*** Block opens ***

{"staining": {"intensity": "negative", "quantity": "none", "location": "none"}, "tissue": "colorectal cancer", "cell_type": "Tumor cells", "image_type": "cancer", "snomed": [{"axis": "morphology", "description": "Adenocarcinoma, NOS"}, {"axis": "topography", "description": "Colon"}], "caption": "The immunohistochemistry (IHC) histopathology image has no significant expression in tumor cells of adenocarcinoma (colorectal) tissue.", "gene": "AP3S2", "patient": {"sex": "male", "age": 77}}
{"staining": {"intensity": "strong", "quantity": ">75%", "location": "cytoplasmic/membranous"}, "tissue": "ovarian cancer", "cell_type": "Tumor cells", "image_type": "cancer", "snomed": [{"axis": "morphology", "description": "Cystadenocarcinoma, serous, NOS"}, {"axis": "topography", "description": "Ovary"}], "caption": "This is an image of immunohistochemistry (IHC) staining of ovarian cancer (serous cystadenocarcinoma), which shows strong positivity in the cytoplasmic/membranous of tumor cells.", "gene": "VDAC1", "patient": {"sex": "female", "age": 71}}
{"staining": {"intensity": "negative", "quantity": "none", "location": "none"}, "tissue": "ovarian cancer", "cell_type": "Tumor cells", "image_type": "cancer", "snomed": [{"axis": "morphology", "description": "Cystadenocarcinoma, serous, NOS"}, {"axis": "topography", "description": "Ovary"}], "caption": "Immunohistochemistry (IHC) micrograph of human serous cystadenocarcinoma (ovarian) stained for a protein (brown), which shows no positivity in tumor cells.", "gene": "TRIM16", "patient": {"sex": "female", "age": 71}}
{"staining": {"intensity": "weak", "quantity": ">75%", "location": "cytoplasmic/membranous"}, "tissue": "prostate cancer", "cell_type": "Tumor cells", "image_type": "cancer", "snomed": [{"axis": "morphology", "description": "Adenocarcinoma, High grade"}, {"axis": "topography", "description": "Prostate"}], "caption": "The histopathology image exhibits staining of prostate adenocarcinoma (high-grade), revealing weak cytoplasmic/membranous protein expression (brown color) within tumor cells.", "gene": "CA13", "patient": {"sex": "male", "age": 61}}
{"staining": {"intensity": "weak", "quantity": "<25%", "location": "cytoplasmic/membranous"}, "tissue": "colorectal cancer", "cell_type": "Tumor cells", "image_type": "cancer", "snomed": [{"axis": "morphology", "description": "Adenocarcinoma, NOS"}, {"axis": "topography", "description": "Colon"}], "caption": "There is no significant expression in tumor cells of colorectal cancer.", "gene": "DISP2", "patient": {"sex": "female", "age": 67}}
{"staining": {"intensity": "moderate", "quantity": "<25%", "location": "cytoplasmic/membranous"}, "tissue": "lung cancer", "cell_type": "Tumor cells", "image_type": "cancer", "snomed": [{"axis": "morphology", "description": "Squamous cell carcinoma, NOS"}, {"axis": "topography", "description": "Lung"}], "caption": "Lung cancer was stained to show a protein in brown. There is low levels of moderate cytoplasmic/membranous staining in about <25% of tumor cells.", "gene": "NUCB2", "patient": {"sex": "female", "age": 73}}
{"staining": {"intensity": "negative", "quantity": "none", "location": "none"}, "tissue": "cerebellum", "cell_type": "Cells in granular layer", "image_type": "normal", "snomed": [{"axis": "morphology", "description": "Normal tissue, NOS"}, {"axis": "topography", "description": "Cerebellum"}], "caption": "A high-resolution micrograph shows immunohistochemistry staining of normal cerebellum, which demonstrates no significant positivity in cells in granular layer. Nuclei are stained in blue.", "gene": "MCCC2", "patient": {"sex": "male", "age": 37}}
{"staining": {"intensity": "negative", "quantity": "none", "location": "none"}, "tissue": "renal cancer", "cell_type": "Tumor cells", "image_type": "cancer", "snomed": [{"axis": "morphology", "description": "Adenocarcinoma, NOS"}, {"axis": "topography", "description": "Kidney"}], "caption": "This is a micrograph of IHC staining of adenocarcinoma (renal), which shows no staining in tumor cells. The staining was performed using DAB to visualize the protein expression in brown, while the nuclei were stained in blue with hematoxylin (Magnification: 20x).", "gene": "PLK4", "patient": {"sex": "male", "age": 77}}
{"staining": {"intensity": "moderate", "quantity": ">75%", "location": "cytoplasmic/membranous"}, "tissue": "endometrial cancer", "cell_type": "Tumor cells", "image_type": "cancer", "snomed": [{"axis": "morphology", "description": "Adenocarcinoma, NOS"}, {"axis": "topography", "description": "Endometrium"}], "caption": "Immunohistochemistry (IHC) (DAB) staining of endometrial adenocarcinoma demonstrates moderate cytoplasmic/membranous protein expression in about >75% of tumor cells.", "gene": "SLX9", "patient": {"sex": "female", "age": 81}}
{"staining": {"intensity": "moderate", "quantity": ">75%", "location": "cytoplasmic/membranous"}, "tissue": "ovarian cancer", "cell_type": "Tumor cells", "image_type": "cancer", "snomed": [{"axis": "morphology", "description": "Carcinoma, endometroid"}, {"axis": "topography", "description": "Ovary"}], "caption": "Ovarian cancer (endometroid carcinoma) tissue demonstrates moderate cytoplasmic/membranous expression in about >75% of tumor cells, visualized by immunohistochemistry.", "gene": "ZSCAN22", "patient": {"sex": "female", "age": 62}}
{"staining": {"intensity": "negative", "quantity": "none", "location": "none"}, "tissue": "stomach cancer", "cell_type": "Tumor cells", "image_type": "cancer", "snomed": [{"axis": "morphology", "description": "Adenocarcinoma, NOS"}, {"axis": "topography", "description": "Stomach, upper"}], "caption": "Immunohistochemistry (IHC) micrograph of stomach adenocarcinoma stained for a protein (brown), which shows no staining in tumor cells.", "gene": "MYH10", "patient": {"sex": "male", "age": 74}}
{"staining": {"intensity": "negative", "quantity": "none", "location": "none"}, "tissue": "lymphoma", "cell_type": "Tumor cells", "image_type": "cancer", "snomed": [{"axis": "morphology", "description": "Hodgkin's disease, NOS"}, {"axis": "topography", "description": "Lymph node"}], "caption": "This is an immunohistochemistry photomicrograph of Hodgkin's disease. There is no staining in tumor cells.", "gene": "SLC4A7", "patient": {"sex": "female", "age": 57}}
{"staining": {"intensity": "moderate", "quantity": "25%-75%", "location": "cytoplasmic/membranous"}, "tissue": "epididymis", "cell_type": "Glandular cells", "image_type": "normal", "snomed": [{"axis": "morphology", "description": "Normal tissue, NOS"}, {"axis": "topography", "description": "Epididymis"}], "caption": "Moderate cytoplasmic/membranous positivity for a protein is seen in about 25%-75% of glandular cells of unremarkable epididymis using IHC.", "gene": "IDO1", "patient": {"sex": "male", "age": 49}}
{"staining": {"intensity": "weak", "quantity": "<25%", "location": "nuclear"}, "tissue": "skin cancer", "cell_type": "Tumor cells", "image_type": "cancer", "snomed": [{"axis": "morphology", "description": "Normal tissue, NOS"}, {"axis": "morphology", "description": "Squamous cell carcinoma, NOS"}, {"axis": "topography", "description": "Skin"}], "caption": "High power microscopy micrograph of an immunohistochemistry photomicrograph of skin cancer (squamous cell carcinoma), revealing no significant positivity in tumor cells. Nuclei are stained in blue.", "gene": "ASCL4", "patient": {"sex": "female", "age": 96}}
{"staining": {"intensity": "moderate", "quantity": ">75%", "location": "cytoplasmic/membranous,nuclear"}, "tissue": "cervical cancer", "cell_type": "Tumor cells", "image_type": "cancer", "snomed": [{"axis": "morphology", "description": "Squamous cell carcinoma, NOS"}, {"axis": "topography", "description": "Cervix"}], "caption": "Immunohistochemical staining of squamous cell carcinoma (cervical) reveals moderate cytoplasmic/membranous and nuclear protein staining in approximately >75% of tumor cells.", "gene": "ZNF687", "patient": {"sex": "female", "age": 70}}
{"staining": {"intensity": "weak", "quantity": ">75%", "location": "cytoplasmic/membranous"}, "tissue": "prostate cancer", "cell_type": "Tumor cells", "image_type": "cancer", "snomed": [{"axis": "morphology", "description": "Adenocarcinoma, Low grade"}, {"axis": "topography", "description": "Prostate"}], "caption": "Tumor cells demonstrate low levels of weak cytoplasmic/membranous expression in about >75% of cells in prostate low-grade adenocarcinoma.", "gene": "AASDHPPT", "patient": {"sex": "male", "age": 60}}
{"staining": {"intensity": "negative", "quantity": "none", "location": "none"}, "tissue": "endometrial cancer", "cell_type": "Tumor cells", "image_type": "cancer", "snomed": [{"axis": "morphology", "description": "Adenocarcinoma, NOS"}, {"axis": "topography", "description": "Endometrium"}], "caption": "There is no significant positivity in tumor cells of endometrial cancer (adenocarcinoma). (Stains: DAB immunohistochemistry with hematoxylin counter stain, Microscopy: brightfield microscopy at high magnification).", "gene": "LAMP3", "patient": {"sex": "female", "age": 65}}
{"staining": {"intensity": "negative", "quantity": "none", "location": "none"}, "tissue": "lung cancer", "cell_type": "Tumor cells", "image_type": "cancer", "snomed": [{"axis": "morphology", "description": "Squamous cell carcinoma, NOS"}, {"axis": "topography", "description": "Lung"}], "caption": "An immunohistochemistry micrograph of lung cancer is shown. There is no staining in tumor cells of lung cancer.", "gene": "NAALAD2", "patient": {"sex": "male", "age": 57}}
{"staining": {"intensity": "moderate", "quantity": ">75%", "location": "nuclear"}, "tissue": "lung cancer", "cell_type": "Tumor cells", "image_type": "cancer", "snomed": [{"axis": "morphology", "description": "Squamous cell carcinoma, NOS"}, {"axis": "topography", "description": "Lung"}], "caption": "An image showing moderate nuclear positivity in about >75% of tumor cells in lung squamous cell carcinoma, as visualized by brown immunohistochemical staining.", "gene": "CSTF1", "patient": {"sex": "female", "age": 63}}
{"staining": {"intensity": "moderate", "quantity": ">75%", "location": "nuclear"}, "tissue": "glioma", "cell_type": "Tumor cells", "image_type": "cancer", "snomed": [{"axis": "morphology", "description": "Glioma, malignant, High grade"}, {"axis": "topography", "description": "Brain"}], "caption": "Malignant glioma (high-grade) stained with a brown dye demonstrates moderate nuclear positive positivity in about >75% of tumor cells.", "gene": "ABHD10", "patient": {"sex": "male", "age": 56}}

*** Block closes ***

_DIRECTIONS FOR THIS TASK_
When a line in the records holds the string "prostate", copy that line.

_EXERCISE RESPONSE_
{"staining": {"intensity": "weak", "quantity": ">75%", "location": "cytoplasmic/membranous"}, "tissue": "prostate cancer", "cell_type": "Tumor cells", "image_type": "cancer", "snomed": [{"axis": "morphology", "description": "Adenocarcinoma, High grade"}, {"axis": "topography", "description": "Prostate"}], "caption": "The histopathology image exhibits staining of prostate adenocarcinoma (high-grade), revealing weak cytoplasmic/membranous protein expression (brown color) within tumor cells.", "gene": "CA13", "patient": {"sex": "male", "age": 61}}
{"staining": {"intensity": "weak", "quantity": ">75%", "location": "cytoplasmic/membranous"}, "tissue": "prostate cancer", "cell_type": "Tumor cells", "image_type": "cancer", "snomed": [{"axis": "morphology", "description": "Adenocarcinoma, Low grade"}, {"axis": "topography", "description": "Prostate"}], "caption": "Tumor cells demonstrate low levels of weak cytoplasmic/membranous expression in about >75% of cells in prostate low-grade adenocarcinoma.", "gene": "AASDHPPT", "patient": {"sex": "male", "age": 60}}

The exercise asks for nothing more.